■ **TEXTAUSZUG**
┌────────

Ende Januar werden Margaret Thatcher und Fran¿ois Mitterrand zur Spitzhacke greifen, um den letzten Meter des ersten der drei Tunnels symbolisch zu durchbrechen.

Dann fangen die Probleme erst richtig an. Denn sobald die ersten Bauarbeiter sich frei im Loch bewegen können, stellen sich pikante grenztechnische und zollamtliche Fragen — man kennt das von der Berliner Mauer. Bisher galt die Maxime: alles, was die französische Fräse wegfrißt, gehört zum französischen Rechtsgebiet. Und umgekehrt. Das Prinzip der „elastischen Grenze“, wie es am 12. Februar 1986 in Canterbury im Gründungsvertrag feierlich beschlossen worden war. Weil die Engländer aber schneller bohren (der Blaukreideboden vor der englischen Küste ist weicher), usurpieren sie notwendigerweise eine Zeitlang formell französisches Staatsgebiet — solange, bis am Tag des Durchbruchs die Grenze wieder dorthin zurückschnellt, wo sie hingehört: genau in die Mitte.

Schlagbaum unter Wasser

Dann müßte theoretisch auf jedes Tunnelsegment der an Frankreich fallenden Strecke, auf jede Schiene, jede Schraube made in Great Britain Mehrwertsteuer an den französischen Staat bezahlt werden.

└────────

■ **EINTRÄGE**
┌────────

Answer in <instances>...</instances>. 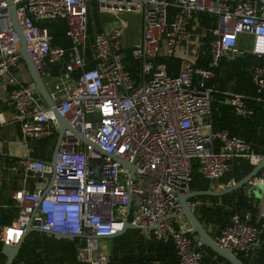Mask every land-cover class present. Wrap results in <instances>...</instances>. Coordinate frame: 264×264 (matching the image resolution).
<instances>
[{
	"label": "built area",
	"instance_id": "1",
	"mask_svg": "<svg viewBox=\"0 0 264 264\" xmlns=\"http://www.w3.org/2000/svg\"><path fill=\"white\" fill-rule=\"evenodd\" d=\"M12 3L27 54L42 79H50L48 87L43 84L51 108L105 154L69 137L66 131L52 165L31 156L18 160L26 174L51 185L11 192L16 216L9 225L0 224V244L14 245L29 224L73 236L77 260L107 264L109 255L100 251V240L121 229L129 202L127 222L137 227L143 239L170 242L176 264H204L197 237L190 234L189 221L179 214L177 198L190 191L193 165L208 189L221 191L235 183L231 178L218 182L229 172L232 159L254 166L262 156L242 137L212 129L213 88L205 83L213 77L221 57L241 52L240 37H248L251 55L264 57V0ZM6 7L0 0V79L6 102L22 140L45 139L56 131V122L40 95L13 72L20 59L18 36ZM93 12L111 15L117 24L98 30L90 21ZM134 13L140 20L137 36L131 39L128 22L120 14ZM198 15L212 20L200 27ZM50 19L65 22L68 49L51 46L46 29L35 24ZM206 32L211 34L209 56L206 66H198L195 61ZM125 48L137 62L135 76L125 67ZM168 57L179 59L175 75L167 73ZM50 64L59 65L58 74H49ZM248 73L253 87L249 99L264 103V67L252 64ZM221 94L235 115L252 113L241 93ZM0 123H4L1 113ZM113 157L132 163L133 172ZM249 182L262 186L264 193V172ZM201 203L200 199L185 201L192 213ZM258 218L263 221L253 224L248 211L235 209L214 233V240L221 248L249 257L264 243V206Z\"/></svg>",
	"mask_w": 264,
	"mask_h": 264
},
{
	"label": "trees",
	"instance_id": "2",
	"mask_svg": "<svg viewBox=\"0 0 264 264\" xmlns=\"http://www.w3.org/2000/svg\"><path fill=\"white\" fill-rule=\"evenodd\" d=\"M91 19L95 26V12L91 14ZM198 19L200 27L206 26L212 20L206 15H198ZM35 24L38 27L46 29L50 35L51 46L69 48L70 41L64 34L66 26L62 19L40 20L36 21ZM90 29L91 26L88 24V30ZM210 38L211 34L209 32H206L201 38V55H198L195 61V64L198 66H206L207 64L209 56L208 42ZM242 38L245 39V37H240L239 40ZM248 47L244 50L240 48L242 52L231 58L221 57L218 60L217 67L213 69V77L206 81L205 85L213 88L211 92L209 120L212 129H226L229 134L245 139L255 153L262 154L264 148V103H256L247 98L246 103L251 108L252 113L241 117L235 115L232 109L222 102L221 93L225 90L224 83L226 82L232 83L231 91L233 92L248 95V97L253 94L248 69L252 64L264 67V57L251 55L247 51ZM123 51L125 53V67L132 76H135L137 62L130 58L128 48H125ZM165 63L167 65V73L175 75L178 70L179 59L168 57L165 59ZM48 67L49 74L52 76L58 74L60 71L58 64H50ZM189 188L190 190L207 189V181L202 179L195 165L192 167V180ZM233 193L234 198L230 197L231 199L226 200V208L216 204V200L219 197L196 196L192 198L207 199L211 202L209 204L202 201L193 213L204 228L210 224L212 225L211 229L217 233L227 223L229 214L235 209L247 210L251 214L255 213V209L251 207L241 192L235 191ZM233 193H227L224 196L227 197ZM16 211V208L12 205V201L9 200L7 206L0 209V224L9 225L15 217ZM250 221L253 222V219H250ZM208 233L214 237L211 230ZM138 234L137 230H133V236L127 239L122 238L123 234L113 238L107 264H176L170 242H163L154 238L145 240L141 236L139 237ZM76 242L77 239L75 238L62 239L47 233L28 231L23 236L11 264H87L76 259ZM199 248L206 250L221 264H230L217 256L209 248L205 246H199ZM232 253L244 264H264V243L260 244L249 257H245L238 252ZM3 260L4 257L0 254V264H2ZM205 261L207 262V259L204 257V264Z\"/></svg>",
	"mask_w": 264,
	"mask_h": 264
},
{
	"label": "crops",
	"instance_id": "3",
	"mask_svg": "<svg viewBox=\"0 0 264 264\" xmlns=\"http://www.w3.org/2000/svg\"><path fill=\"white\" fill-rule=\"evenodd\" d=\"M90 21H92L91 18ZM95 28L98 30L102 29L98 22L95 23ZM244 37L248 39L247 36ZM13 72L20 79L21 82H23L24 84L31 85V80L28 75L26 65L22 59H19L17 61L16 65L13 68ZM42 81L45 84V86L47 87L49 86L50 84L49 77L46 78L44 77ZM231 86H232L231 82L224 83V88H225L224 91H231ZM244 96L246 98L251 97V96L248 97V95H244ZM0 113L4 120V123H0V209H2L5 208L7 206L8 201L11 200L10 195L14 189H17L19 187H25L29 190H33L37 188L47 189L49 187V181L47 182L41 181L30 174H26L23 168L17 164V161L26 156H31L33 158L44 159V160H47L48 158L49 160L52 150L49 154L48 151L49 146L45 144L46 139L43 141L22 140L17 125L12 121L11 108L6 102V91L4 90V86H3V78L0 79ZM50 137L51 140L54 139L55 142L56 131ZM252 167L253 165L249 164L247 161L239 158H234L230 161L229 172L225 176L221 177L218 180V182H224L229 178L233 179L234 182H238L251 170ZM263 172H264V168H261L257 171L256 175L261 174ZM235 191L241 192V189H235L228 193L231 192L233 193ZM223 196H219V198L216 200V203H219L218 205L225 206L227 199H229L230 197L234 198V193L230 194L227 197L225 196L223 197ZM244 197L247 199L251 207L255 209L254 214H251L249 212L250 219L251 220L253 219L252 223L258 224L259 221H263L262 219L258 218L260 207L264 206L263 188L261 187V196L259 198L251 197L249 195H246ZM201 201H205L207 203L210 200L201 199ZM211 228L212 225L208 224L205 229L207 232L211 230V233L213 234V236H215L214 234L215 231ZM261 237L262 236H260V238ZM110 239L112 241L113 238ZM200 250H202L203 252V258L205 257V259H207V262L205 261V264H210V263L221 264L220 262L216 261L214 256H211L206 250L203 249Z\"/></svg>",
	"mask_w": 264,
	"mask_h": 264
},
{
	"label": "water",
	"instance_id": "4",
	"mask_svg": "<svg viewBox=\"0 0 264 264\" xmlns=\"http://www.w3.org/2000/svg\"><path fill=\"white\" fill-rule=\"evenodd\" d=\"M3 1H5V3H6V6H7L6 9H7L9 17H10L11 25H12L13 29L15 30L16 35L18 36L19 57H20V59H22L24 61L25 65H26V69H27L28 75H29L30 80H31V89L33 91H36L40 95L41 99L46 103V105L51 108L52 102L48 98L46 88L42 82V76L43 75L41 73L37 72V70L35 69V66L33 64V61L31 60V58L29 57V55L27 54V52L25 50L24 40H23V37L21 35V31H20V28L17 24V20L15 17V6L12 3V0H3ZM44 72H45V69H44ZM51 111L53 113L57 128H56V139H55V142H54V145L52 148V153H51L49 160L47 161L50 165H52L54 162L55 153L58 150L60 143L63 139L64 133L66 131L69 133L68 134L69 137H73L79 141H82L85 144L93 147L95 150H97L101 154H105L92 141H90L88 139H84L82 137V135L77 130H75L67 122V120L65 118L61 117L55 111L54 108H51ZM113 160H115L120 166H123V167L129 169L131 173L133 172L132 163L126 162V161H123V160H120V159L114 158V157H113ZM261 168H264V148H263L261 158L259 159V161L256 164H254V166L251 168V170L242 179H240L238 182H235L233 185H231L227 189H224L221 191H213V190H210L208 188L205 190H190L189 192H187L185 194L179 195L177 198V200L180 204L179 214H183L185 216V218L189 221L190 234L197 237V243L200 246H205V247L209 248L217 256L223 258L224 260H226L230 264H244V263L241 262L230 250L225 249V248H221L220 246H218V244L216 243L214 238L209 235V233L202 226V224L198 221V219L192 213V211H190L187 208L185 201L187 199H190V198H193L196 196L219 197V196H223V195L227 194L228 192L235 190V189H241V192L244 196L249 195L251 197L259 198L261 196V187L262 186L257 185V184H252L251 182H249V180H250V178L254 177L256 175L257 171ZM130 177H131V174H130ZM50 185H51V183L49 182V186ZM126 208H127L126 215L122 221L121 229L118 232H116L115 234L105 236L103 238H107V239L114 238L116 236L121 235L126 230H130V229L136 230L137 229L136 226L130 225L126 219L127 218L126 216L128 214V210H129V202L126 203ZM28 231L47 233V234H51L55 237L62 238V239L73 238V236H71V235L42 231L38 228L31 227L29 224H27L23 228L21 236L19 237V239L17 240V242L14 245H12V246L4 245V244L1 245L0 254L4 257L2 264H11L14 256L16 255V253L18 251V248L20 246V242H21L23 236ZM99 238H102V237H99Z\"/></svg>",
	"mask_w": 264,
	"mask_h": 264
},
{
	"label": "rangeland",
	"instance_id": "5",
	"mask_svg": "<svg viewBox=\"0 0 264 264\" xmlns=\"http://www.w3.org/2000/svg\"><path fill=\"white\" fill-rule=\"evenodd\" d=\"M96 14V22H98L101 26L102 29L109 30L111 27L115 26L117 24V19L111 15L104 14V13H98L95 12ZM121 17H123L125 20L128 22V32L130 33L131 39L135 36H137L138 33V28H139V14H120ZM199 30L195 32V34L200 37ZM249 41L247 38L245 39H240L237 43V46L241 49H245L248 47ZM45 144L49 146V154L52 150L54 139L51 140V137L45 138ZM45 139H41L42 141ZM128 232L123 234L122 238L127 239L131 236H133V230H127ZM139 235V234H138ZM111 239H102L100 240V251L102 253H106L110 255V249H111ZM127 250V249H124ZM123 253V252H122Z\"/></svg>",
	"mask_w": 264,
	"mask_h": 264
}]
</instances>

└────────

■ **AUFGABEN**
- 1) Prüfe, ob die folgenden Aussagen mit dem Text über den Tunnelbau übereinstimmen, und belege jede Antwort mit einem wörtlichen Zitat: (a) Die Engländer bohren schneller als die Franzosen. (b) Der Gründungsvertrag wurde in Paris beschlossen. (c) Der Boden vor der englischen Küste ist härter als auf der französischen Seite.
- 2) Führe den Text über den Tunnelbau im Anschluss an seinen letzten Satz fort.
Die Einträge stammen aus einer anderen Quelle.

■ **ANTWORTEN JE AUFGABE**
- 1)
(a) Ja: „Weil die Engländer aber schneller bohren“
(b) Nein: „wie es am 12. Februar 1986 in Canterbury im Gründungsvertrag feierlich beschlossen worden war“
(c) Nein: „der Blaukreideboden vor der englischen Küste ist weicher“

- 2)
Damit nicht genug. Sofern man keine Schlagbäume unter Wasser errichten will: Welche gewerkschaftlichen Rechte gelten für den binationalen Tunnelarbeiter? Welche Sicherheitsvorschriften finden dann auf die freiverkehrenden Arbeiter Anwendung?

Gegenüber 'Libération‘ äußerte sich der technische Direktor von „Eurotunnel“ etwa zum Problem der Schutzhelm-Normen, die bekanntlich diesseits und jenseits des Kanals grundverschieden sind: „Wir haben drei Lösungen ins Auge gefaßt. Entweder bleibt jeder auf seinem Territorium. Oder die Arbeiter legen bei jedem Grenzübertritt ihren Helm ab und nehmen den des Nachbarn. Oder, aber das wäre zu simpel, jeder übernimmt die Normen des anderen“. Welcome Europe!